▸ Excerpted data
........
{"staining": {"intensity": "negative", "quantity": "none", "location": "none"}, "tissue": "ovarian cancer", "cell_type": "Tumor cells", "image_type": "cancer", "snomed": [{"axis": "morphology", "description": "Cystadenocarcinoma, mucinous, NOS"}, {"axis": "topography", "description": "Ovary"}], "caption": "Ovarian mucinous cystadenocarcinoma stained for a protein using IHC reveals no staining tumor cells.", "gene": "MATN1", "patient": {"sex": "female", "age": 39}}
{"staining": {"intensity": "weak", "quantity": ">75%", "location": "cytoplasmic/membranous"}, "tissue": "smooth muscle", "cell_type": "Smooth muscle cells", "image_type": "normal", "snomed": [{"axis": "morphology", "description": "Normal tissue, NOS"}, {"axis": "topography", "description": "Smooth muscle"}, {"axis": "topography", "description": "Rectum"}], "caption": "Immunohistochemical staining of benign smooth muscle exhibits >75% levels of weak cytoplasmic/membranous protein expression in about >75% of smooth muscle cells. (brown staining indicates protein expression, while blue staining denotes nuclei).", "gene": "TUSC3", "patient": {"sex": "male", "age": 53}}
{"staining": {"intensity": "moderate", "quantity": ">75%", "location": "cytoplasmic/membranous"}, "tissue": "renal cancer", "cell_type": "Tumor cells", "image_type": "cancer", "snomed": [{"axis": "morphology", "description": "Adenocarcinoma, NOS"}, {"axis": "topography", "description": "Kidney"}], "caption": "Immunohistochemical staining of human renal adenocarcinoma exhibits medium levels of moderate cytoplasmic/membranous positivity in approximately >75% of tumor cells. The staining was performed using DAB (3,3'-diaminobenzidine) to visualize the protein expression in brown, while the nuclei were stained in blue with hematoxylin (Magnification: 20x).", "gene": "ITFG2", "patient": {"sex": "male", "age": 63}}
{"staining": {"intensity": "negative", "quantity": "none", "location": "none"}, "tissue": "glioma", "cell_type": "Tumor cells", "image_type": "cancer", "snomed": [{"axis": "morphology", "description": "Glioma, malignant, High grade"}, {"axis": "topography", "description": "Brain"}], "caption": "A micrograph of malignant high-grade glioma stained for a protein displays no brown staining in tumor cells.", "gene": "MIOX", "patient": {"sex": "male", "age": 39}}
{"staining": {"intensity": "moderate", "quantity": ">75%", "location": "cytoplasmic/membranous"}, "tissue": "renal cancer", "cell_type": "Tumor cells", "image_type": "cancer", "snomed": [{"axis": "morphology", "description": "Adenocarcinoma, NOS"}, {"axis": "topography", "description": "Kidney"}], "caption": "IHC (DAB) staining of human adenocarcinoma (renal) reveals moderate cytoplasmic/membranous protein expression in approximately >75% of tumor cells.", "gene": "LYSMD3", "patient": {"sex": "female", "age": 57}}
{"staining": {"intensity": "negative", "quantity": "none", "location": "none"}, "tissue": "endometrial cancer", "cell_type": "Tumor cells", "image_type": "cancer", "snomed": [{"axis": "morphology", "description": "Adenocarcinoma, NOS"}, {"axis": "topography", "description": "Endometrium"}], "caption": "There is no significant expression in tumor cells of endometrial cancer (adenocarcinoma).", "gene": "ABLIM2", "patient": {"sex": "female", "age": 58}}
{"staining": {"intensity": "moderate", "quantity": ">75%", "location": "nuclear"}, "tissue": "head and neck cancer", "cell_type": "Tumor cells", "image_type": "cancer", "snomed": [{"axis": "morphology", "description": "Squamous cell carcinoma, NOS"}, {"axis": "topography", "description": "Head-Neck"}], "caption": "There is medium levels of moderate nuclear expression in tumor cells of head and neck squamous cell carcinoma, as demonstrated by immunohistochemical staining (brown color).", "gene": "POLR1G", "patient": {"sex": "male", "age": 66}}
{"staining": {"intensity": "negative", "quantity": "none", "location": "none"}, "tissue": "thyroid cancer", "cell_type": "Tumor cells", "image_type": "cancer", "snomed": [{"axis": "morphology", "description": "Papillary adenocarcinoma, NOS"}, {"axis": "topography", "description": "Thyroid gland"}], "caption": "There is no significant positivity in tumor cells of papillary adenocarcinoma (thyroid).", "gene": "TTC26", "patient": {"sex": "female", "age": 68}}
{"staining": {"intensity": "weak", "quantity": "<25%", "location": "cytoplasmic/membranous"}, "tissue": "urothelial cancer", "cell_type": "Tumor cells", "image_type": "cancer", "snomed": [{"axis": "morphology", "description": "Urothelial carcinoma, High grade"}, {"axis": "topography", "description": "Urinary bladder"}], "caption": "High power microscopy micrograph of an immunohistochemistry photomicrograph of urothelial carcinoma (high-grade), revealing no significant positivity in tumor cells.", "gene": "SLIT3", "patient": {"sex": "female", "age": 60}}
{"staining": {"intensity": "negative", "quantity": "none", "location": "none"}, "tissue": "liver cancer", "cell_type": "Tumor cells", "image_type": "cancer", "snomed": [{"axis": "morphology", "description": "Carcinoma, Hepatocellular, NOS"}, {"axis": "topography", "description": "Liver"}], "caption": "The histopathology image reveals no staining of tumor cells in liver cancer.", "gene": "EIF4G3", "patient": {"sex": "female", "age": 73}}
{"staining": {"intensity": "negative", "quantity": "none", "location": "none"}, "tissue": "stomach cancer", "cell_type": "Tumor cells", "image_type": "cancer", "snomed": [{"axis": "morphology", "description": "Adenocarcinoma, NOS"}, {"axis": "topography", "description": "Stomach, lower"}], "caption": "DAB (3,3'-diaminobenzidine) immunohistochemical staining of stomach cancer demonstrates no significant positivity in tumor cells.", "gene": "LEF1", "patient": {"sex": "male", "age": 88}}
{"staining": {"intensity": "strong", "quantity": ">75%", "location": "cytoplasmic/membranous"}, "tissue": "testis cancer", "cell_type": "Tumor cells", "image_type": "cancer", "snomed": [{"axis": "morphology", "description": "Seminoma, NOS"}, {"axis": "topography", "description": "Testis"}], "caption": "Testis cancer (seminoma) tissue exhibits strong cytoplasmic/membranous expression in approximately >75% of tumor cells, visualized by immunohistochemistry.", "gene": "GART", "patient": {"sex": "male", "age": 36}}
........
▸ What is expected
Make a tally of the lines in this material that hold the string "reveals", then give that number without any other words.

▸ Problem solution
3